On the first day of the symposium, speakers were invited to speak within the context of open systems about their own field of research or works of art. Neurologist Karim Nader explained that fear systems have to be thought of as an emergent property of the interaction between the medial temporal lobe and the amygdala. Arjen Mulder introduced us to the father of general systems thinking, the twentieth century biologist Ludwig von Bertalanffy, and he pointed out what is involved when thinking of openness and closure in the consumption of art. Biologist Tijs Goldschmidt spoke of numerous species of cichlids living in Lake Victoria and the dramatic changes that occured with the introduction of an alien species into the 'closed' system of the lake. Seiko Mikami and Sota Ichikawa elaborated on their artproject 'Gravicells' which aims to audio-visually represent gravity by measuring one's weight, speed and postion.
The second day addressed social and technical aspects concerning open systems. Anthropologist and sociologist Christopher Kelty explored in a Latourian way how the infrastructure of science and scientific communication, being the network of the internet, is actually intertwined with several assemblages that format the very practice of science. Alex Galloway presented his radical position that internet has always been a site of protocological control and he warned for obvious polarizations that treat networks as heroes and hierarchies as enemies. This related to the work of the last speaker of the symposium, economist Lauretta Napoleoni, who performed an economic analysis of terrorist networks.

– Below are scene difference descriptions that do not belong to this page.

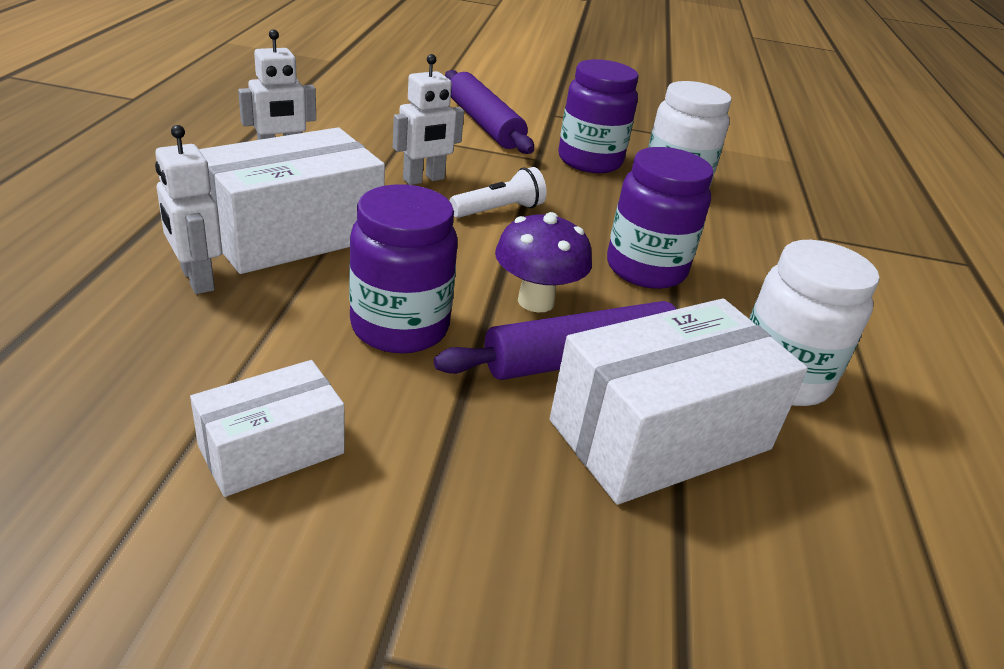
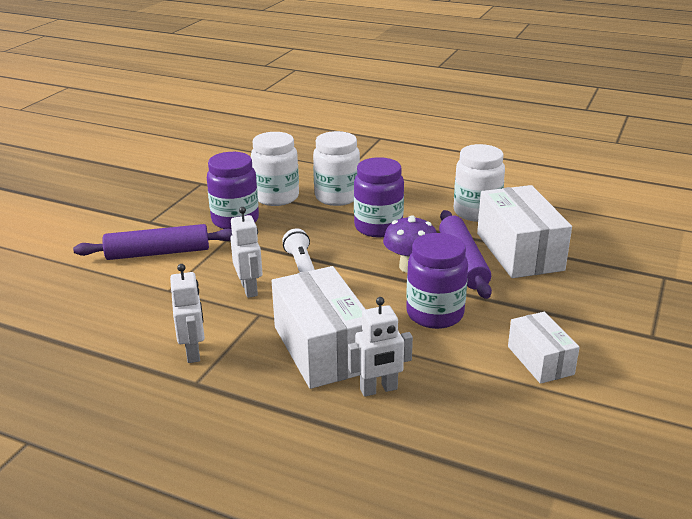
camera: 70 degrees left, 5 degrees down
none -> white jar [313,131,360,206]

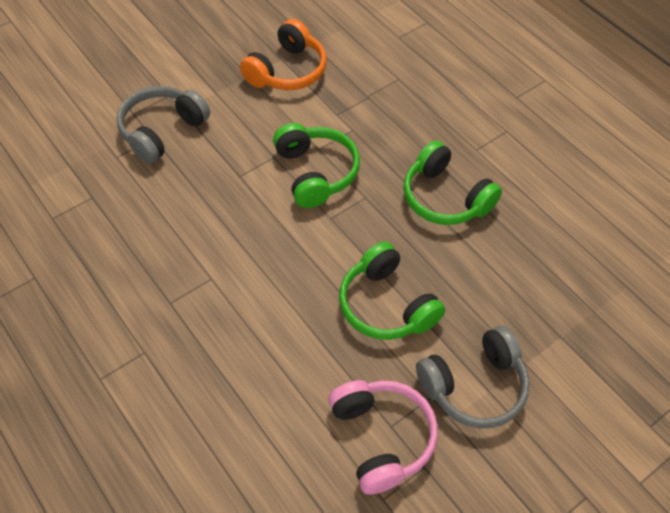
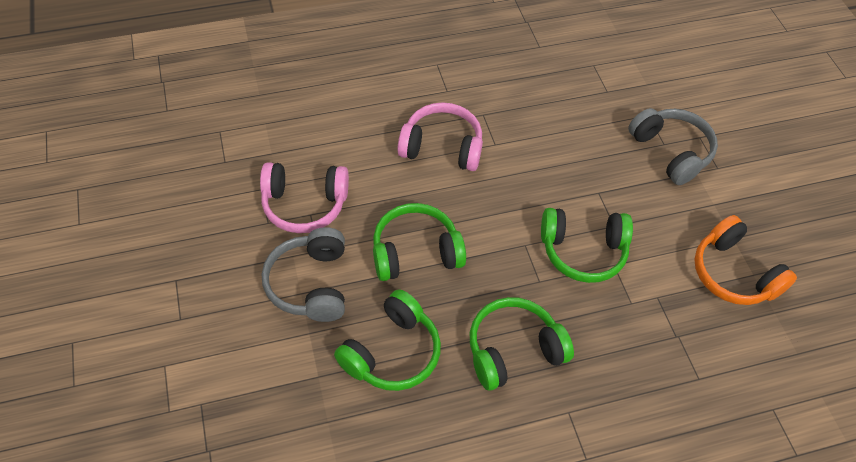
camera: 110 degrees right, 0 degrees up
none -> green headphones [334,289,441,391]
none -> pink headphones [397,102,483,171]

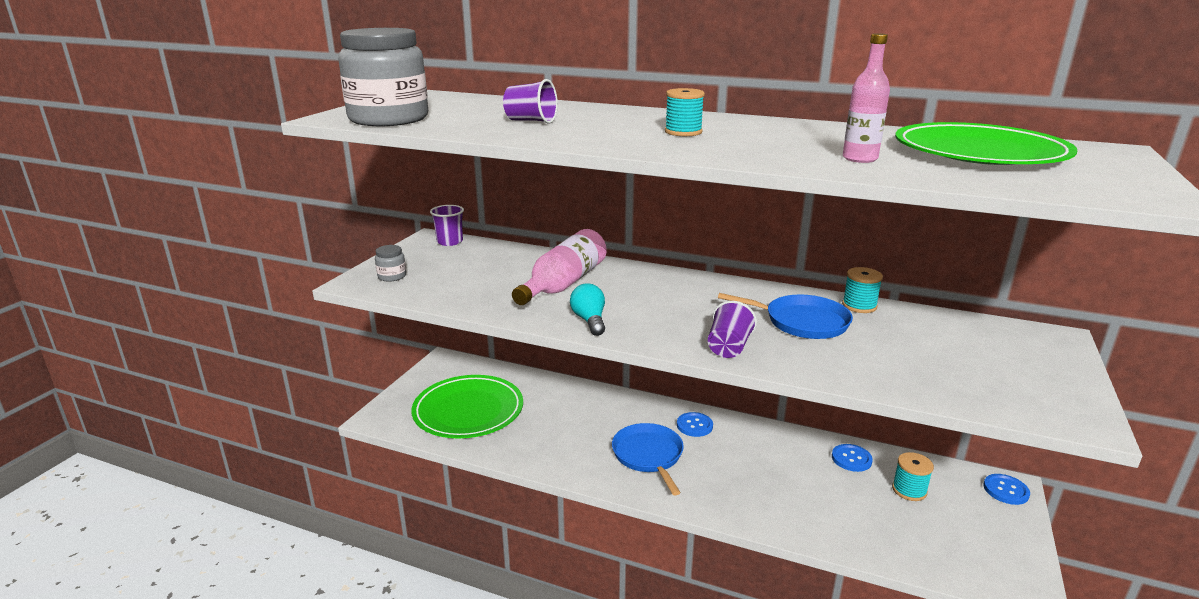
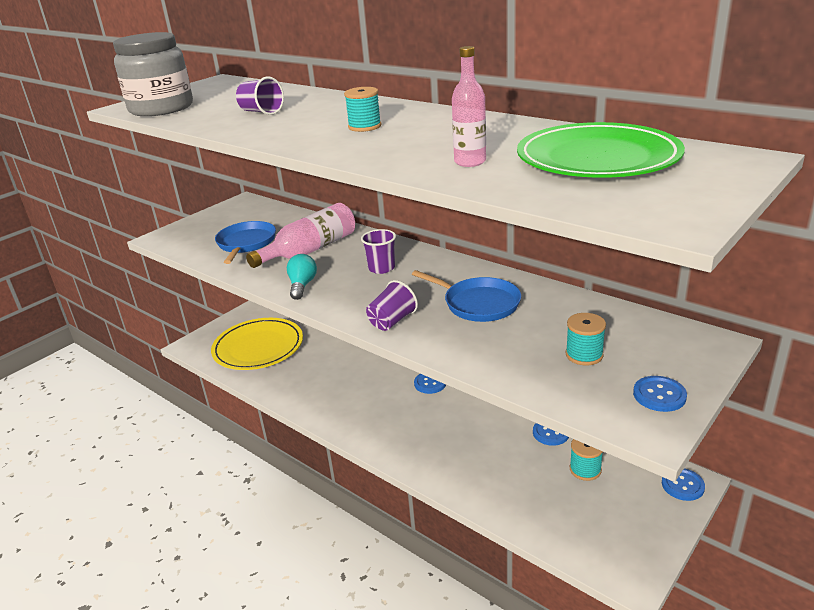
camera: 20 degrees right, 5 degrees up
grey jar [375,245,406,282] -> none
green plate [411,375,523,438] -> yellow plate [211,318,303,370]
purple cup [430,205,464,246] -> purple cup moved to [361,229,396,274]
blue pan [612,423,684,495] -> blue pan moved to [215,221,276,264]
turquoise spool [842,267,883,313] -> turquoise spool moved to [566,313,606,365]
none -> blue button [633,376,687,412]

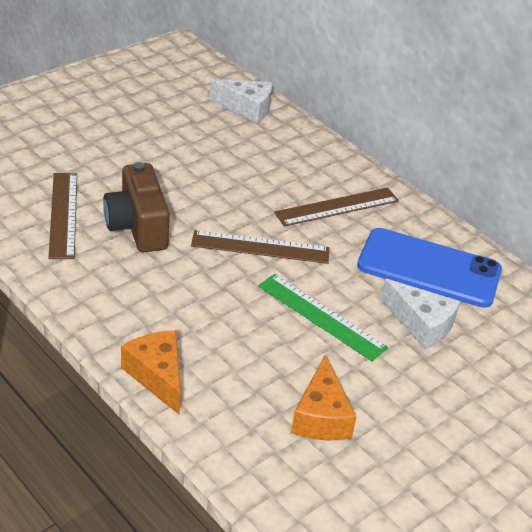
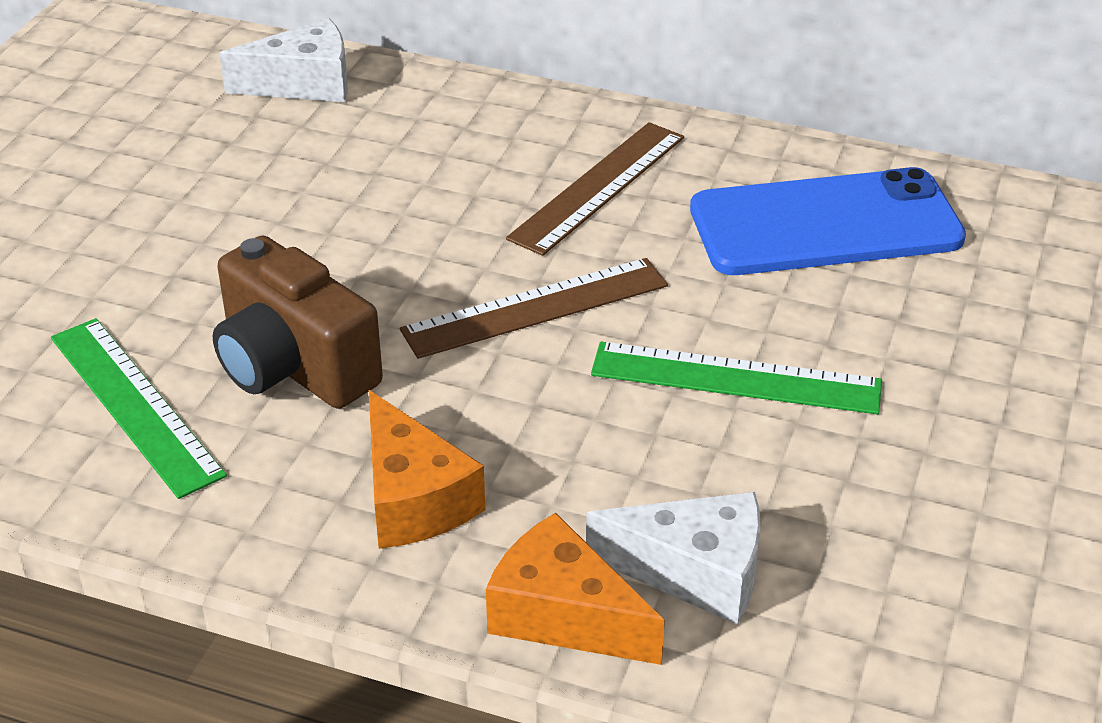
camera: 25 degrees left, 0 degrees up
brown ruler [48,173,77,259] -> green ruler [51,318,227,499]
orange cheese [291,354,357,440] -> orange cheese moved to [369,390,485,549]
white cheese [381,279,460,350] -> white cheese moved to [586,492,761,625]

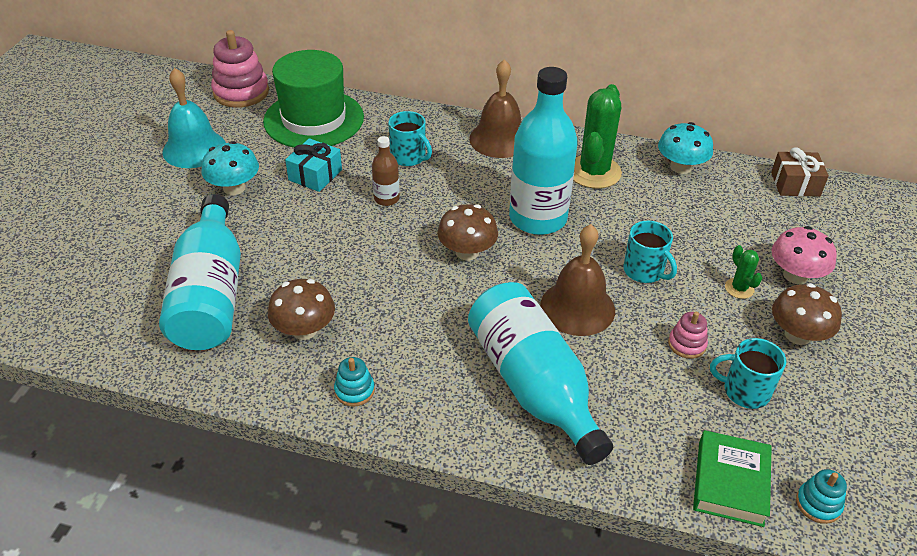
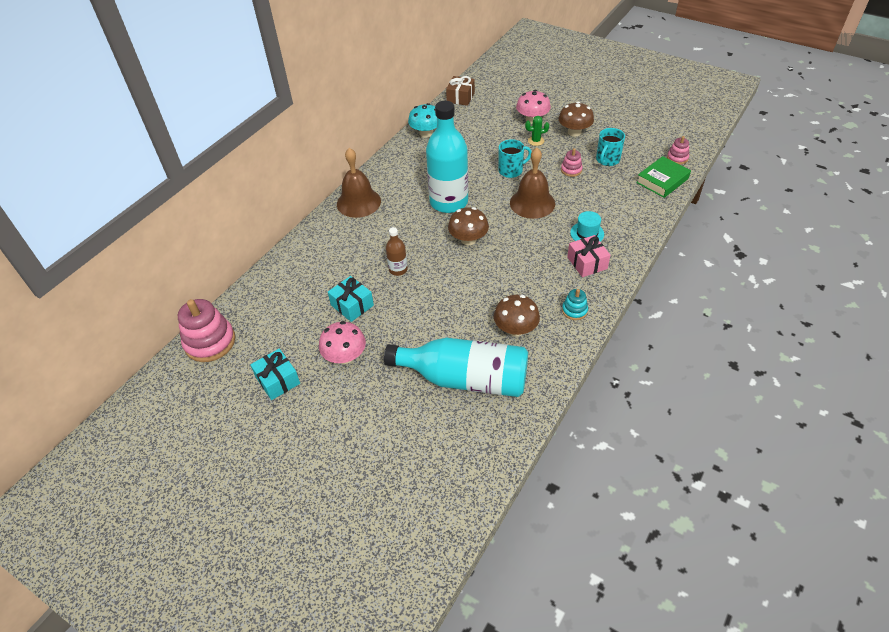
camera: 70 degrees left, 5 degrees up
turquoise bell [162,68,226,168] -> turquoise gift [250,349,300,400]
turquoise mushroom [202,141,259,195] -> pink mushroom [319,321,366,364]
green hat [263,50,364,148] -> none
turquoise mug [388,111,432,166] -> none
turquoise bottle [468,282,613,465] -> turquoise hat [570,211,604,242]
green cactus [573,84,622,189] -> none
green book [693,430,772,527] -> green book turned 75 degrees counterclockwise [636,156,691,198]
turquoise stacking toy [796,469,847,524] -> pink stacking toy [667,136,689,164]
none -> pink gift [567,235,610,277]

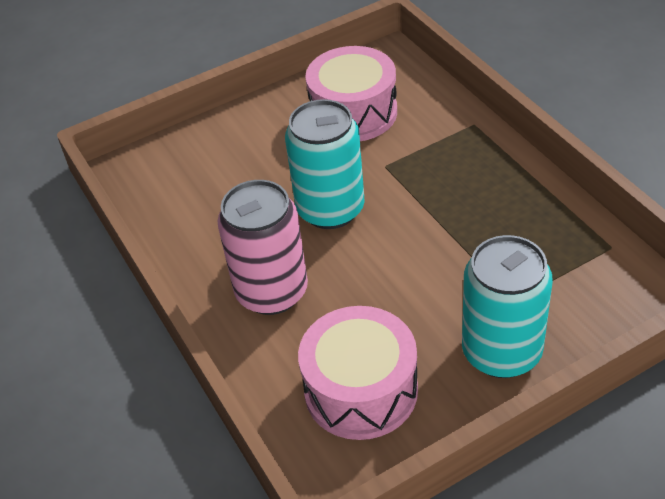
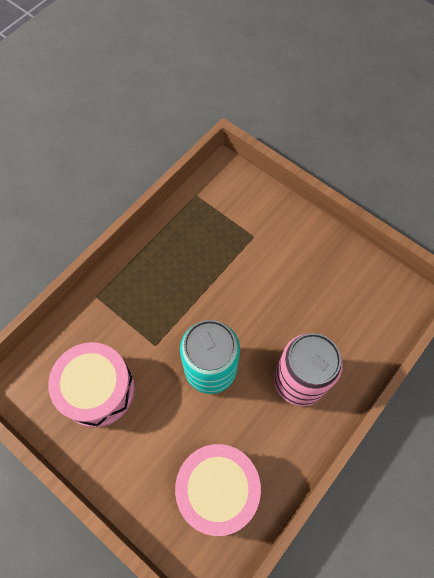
camera: 115 degrees left, 20 degrees up
pink drum [298,306,418,440] -> pink drum moved to [175,444,261,536]
turquoise can [462,235,553,378] -> none

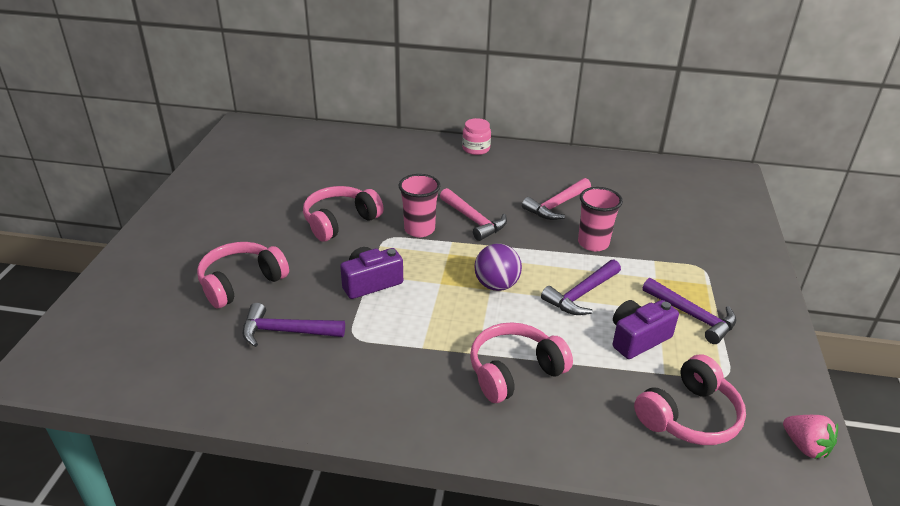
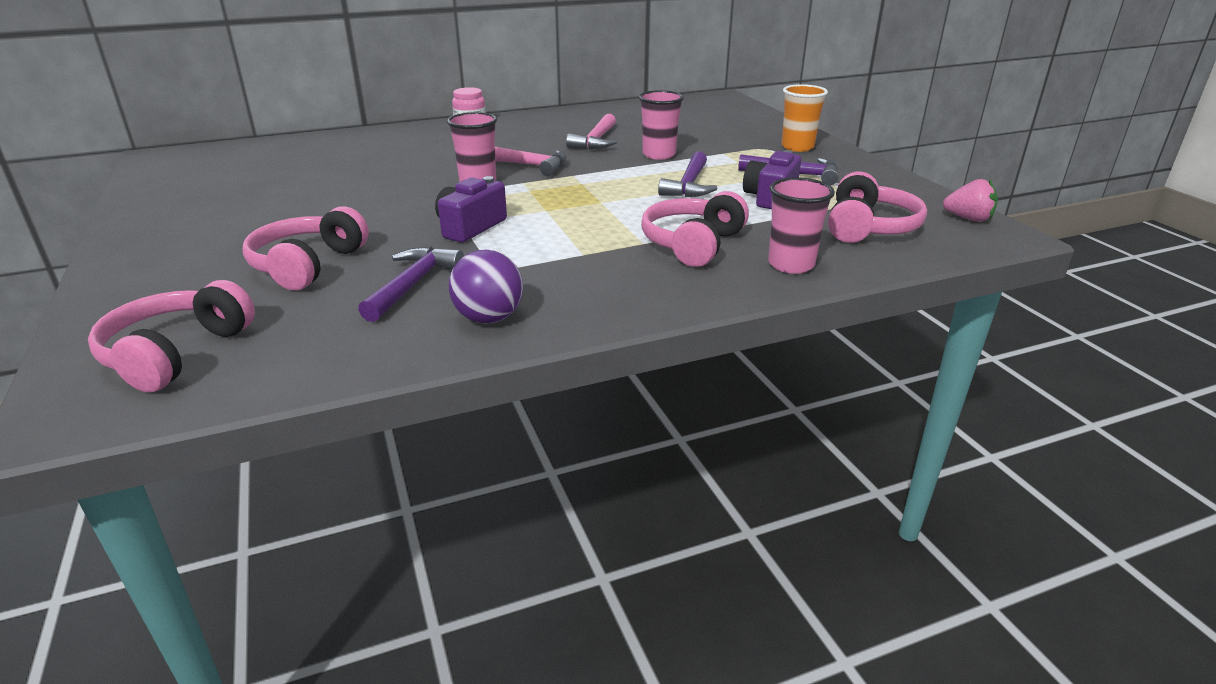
camera: 30 degrees left, 5 degrees down
purple hammer [242,303,345,347] -> purple hammer turned 135 degrees clockwise [358,246,464,322]
pink headphones [303,186,384,242] -> pink headphones moved to [88,280,255,392]
purple ball [475,244,522,291] -> purple ball moved to [449,250,523,324]
none -> pink cup [768,177,835,274]
none -> orange cup [781,84,828,152]

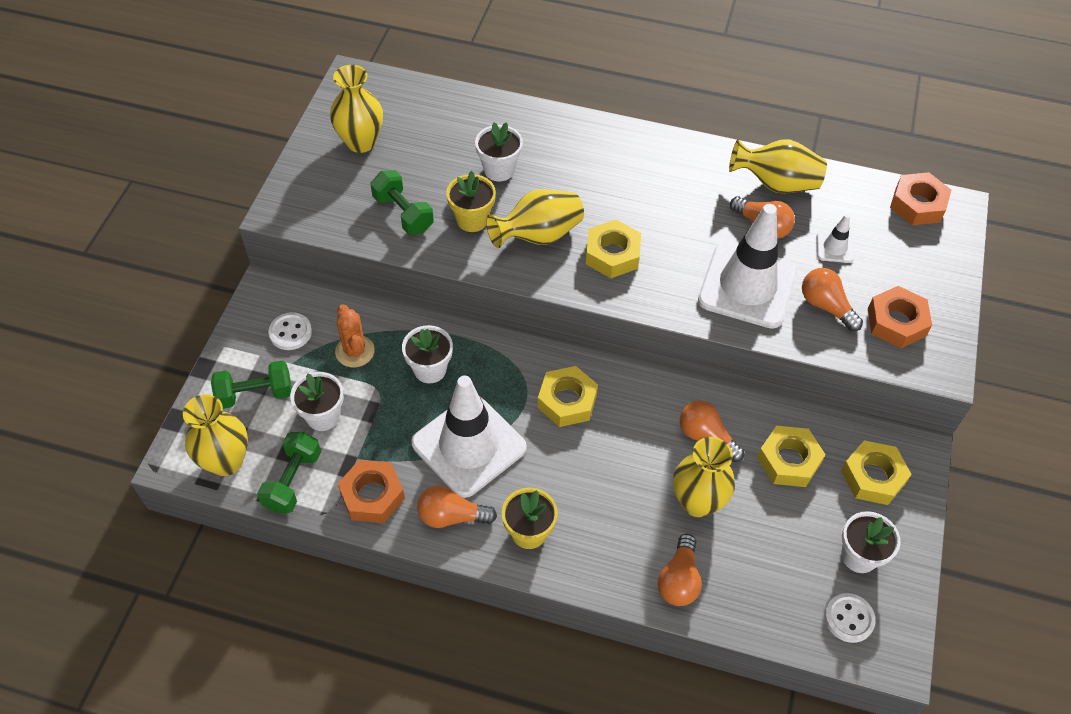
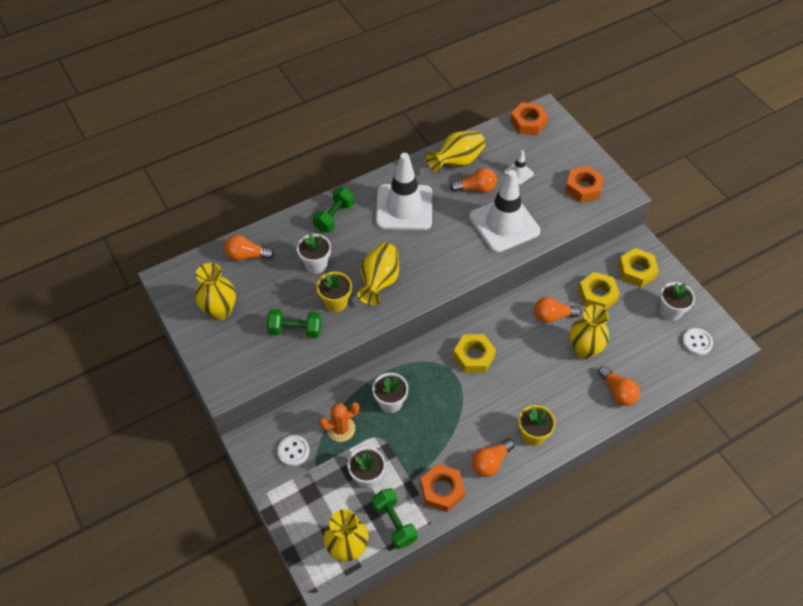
camera: 45 degrees left, 0 degrees up
green dumbbell [211,360,292,409] -> green dumbbell moved to [312,187,354,232]
orange cactus [335,304,375,367] -> orange cactus turned 45 degrees counterclockwise [319,402,359,442]
white traffic cone [411,376,527,498] -> white traffic cone moved to [376,153,432,230]
yellow nut [586,219,641,278] -> none
orange light bulb [802,268,863,331] -> orange light bulb moved to [224,235,274,261]

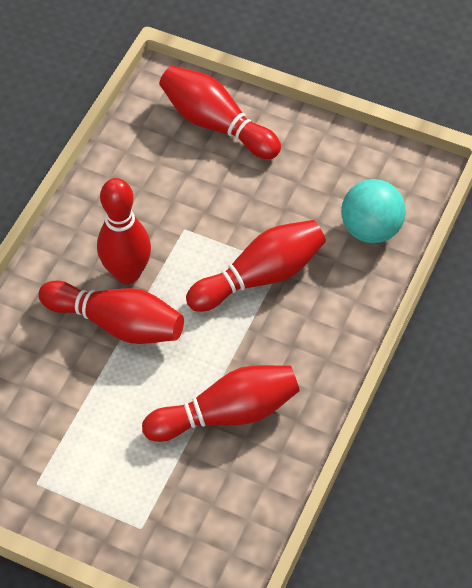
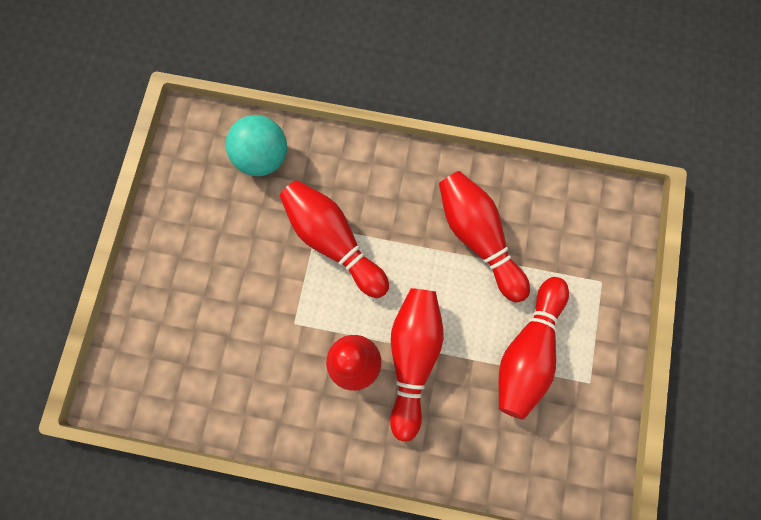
camera: 105 degrees left, 20 degrees up
red bowling pin [159,66,281,159] -> red bowling pin moved to [498,277,569,420]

It took moderator Manuel DeLanda very little effort to put all the different talks into a proper, coherent context. One of the main misunderstandings that DeLanda tried to render productive was that openness and closure proportionally relate to some moral values of good and evil. Spinozist experimental ethics should resolve this misunderstanding; we should examine for each specific case what is effective and what is not. It's what enters through the openings of a system and what flows in a closed system that attributes value to the system and not the plain fact that the system is open or closed.